Schiff’s struggle: NBC News’ Alex Seitz-Wald writes that Democratic Rep. Adam Schiff’s high-profile fights against Trump “may not be enough to make the former Blue Dog budget hawk a ‘progressive champion,’ as he is billing himself in the California Senate race.”
Wandering down this road that we call the campaign trail: Actor Ben Savage of “Boy Meets World” fame discussed his run for Schiff’s House seat on Good Morning America, saying, “Of course issues like housing, homelessness, health care are very important and near and dear to my heart, but it’s really about changing the tone.”

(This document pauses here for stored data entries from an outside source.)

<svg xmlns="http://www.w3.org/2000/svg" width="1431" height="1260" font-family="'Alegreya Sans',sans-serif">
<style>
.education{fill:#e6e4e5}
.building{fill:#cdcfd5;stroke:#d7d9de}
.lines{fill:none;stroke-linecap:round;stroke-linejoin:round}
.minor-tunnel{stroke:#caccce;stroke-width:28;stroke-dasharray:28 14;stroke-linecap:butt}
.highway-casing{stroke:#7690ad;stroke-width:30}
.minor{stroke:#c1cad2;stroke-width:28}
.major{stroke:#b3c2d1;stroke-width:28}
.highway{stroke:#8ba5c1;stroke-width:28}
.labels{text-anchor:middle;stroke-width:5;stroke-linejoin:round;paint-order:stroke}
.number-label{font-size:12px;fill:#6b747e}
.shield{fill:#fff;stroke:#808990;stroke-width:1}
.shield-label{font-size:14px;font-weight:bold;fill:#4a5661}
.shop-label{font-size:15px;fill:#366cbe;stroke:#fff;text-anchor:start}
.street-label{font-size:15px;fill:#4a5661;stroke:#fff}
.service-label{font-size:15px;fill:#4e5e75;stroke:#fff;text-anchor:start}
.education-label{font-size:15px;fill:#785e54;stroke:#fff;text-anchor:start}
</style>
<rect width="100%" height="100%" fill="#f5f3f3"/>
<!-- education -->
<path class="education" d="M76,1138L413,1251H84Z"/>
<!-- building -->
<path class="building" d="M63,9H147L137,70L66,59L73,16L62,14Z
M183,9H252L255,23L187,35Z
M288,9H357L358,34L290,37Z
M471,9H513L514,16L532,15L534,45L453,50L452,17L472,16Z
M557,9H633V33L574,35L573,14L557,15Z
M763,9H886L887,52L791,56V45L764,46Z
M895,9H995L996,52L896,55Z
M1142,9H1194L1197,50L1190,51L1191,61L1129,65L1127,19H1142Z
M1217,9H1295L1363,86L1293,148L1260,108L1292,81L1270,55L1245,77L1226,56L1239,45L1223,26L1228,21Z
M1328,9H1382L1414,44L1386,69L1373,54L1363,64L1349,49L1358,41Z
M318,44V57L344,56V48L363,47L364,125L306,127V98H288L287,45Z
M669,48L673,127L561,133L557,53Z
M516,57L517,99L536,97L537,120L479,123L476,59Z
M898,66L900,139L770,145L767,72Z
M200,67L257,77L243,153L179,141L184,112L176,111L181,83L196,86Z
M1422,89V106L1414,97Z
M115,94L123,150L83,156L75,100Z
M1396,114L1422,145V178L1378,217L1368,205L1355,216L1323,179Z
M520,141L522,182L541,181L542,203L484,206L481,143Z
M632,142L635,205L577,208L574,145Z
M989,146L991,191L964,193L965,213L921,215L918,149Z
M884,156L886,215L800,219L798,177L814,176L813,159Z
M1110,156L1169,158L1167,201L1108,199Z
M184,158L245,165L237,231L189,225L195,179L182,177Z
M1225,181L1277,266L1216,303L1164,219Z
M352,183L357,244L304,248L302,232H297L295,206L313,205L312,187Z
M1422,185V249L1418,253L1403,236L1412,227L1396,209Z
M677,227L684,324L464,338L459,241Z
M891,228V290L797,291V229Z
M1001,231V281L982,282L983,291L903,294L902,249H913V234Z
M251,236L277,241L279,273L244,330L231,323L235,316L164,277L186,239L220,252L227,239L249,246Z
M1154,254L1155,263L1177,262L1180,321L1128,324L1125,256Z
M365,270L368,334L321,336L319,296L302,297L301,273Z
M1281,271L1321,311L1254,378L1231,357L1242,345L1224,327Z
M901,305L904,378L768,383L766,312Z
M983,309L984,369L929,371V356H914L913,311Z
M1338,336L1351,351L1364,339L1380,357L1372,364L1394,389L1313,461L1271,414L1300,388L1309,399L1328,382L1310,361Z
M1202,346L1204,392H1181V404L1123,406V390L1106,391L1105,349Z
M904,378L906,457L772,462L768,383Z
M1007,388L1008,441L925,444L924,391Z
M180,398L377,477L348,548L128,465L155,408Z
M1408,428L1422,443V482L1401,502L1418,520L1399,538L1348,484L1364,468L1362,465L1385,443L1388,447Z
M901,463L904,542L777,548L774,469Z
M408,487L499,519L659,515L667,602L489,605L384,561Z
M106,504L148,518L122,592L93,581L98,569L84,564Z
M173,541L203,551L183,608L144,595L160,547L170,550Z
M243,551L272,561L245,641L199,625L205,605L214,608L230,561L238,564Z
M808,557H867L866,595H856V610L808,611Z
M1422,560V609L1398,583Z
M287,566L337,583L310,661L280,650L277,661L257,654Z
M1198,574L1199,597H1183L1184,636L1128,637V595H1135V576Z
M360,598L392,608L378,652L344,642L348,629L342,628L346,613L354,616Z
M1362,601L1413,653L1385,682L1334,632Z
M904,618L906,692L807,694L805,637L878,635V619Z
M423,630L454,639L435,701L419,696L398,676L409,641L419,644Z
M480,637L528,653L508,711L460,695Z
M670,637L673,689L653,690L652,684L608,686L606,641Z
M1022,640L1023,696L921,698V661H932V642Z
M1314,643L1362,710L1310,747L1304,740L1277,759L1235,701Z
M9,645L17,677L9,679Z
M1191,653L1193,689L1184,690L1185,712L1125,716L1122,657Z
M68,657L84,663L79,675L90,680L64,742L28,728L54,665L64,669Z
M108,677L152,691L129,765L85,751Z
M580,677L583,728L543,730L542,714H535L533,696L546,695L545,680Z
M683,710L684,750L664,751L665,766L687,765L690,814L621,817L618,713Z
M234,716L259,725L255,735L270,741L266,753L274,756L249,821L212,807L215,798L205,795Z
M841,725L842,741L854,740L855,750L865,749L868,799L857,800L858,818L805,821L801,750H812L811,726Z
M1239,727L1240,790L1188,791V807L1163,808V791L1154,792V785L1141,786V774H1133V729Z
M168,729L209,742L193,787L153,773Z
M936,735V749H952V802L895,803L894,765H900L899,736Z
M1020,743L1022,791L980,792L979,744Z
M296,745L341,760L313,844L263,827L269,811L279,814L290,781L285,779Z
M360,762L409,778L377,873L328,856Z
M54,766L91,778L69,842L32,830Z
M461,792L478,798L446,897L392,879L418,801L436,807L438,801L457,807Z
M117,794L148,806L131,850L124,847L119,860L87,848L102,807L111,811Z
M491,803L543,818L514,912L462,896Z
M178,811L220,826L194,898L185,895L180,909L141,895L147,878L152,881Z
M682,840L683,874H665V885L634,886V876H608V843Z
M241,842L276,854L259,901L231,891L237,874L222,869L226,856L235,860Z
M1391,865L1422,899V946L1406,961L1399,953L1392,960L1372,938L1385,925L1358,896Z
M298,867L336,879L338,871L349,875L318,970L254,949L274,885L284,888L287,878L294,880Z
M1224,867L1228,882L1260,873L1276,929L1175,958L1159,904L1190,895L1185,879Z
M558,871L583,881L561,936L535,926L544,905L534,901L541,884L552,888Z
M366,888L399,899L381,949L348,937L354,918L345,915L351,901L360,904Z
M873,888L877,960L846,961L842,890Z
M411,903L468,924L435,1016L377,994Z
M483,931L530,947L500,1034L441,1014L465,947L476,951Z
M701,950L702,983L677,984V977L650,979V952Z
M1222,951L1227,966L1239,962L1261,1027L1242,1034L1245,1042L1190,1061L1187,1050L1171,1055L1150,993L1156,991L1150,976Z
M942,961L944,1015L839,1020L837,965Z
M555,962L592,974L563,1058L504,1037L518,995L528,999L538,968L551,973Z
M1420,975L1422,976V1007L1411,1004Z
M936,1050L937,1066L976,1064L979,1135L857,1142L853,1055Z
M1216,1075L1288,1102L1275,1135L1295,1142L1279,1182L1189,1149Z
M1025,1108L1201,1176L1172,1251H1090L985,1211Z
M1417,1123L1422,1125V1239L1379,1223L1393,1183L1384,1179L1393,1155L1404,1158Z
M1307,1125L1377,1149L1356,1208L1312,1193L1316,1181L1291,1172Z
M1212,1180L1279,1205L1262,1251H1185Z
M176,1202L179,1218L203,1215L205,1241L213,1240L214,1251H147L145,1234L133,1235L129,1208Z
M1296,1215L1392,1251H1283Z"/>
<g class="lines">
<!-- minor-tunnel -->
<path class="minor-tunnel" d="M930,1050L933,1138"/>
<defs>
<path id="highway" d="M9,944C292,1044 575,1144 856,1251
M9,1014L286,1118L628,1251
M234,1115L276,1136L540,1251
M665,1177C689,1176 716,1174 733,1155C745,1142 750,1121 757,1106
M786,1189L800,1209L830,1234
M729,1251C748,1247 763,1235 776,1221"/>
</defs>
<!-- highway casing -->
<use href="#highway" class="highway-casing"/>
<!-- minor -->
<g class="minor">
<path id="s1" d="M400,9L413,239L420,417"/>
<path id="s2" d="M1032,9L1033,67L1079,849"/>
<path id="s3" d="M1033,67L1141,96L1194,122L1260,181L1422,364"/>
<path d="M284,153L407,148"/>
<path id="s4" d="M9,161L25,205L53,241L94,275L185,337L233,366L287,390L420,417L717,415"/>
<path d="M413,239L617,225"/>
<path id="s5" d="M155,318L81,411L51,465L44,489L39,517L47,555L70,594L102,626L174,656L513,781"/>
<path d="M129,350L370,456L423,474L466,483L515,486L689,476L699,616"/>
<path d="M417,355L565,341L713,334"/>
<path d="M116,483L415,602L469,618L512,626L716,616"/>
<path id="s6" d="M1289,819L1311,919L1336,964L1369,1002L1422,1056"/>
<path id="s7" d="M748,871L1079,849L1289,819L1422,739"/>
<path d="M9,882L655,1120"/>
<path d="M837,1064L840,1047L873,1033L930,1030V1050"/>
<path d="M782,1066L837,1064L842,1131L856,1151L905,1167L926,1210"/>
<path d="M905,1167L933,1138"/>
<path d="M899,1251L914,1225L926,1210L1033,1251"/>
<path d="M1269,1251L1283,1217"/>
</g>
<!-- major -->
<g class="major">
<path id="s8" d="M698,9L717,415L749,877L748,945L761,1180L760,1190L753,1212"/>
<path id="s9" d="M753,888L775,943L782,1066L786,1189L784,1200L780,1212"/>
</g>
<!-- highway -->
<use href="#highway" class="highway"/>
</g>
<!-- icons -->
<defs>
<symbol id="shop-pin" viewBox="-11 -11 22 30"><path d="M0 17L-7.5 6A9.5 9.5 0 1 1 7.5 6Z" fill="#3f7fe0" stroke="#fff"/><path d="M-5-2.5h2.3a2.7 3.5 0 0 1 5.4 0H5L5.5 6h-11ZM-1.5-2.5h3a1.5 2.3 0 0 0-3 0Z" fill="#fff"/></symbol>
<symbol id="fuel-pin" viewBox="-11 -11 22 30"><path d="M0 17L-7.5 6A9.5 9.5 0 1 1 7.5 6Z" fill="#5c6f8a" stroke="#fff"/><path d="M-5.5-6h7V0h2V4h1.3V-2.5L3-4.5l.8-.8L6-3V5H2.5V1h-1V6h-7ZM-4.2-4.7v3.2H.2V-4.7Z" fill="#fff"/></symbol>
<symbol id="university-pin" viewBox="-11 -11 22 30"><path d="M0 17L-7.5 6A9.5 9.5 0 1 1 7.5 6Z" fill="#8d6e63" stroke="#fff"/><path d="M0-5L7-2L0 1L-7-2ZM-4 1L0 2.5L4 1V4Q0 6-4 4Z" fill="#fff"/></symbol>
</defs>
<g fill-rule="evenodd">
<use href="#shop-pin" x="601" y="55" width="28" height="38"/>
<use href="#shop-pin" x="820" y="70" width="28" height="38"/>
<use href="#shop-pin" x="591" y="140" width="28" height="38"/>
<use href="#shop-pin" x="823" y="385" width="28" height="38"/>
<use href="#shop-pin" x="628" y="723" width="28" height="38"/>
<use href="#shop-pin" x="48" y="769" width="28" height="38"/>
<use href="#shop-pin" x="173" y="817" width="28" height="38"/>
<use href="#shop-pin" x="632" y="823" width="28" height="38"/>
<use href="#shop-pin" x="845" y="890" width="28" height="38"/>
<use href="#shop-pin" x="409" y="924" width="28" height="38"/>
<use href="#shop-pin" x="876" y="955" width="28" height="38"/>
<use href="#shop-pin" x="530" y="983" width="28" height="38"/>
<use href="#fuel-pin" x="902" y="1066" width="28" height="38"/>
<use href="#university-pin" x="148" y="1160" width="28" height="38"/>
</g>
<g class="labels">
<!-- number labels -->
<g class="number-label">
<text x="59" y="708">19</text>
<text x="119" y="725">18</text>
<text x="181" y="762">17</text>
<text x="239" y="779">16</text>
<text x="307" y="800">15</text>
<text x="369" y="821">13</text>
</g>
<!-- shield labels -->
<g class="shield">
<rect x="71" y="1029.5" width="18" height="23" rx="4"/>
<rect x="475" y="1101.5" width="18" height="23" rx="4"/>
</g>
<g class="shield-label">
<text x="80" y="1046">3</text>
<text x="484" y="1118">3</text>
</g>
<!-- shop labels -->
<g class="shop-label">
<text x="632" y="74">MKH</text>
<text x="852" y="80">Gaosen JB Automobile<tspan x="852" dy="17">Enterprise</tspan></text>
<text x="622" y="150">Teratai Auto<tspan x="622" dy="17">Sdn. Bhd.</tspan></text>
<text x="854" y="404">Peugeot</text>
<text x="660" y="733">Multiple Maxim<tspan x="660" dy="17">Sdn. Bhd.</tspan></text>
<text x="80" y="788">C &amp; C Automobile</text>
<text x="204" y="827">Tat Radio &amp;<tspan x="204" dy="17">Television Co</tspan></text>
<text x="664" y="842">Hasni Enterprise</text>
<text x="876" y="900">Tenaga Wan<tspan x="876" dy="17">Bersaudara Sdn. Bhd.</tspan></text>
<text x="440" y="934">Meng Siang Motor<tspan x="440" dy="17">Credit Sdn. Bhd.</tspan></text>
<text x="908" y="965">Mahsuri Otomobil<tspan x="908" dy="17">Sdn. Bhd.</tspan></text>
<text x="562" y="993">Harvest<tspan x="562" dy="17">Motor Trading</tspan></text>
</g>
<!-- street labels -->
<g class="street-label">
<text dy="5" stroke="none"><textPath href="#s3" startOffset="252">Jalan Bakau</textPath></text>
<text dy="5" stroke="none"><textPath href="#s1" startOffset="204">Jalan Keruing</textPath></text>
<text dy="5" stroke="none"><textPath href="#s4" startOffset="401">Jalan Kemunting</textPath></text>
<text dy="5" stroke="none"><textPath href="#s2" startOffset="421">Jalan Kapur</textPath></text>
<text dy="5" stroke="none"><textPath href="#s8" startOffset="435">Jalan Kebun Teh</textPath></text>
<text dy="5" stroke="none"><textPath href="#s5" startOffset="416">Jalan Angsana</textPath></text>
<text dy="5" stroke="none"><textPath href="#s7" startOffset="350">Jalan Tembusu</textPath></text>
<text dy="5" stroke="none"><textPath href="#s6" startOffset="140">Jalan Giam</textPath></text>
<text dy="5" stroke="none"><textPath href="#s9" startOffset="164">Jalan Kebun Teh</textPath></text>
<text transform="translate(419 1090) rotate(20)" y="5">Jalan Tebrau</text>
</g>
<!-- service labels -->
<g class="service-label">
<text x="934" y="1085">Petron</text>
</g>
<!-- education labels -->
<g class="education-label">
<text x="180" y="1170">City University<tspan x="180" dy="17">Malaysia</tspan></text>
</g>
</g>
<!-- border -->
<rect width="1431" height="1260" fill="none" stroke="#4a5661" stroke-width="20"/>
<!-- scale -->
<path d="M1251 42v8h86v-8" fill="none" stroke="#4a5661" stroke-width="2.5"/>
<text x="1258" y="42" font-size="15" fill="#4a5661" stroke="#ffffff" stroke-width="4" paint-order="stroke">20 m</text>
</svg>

Yet another bad headline for Santos: A Brazilian man convicted of fraud in 2017 wrote in a new declaration that New York GOP Rep. George Santos was “the person in charge of the crime of credit card fraud when I was arrested.”
Supreme Showdown
The Wisconsin Supreme Court race between liberal Milwaukee County Judge Janet Protasiewicz and conservative former Justice Daniel Kelly is less than one month away. Here’s the latest news from the race:
A new group jumps in for Kelly: WMC Issues Mobilization Council placed over $3 million on the airwaves this week on ads in favor of Kelly, per the ad-tracking firm AdImpact. The ads allege that Protasiewicz is soft on crime and use her record as a judge to allege she “set violent criminals free.” WMC, a pro-business lobby group, is the second pro-Kelly, anti-Protasiewicz group to jump into the race since the primary.
Heading to the debate stage: Kelly and Protasiewicz have agreed to a single debate, which will be held on March 21 and hosted by the State Bar of Wisconsin and WISC-TV. Kelly’s campaign accepted invitations to 10 forums and debates, but this is the only debate that both campaigns have confirmed their attendance to.
ICYMI: What else is happening in the world
Dominion Voting Services, the company suing Fox and alleging the company’s TV hosts defamed Dominion while spreading lies about the 2020 election, points out in new court filings that Fox has yet to publicly admit to its audience that the 2020 election wasn’t stolen.
After two Americans were killed by a cartel in Mexico, Mexican president Andrés Manuel López Obrador pushed back against calls for U.S. military intervention from some U.S. lawmakers.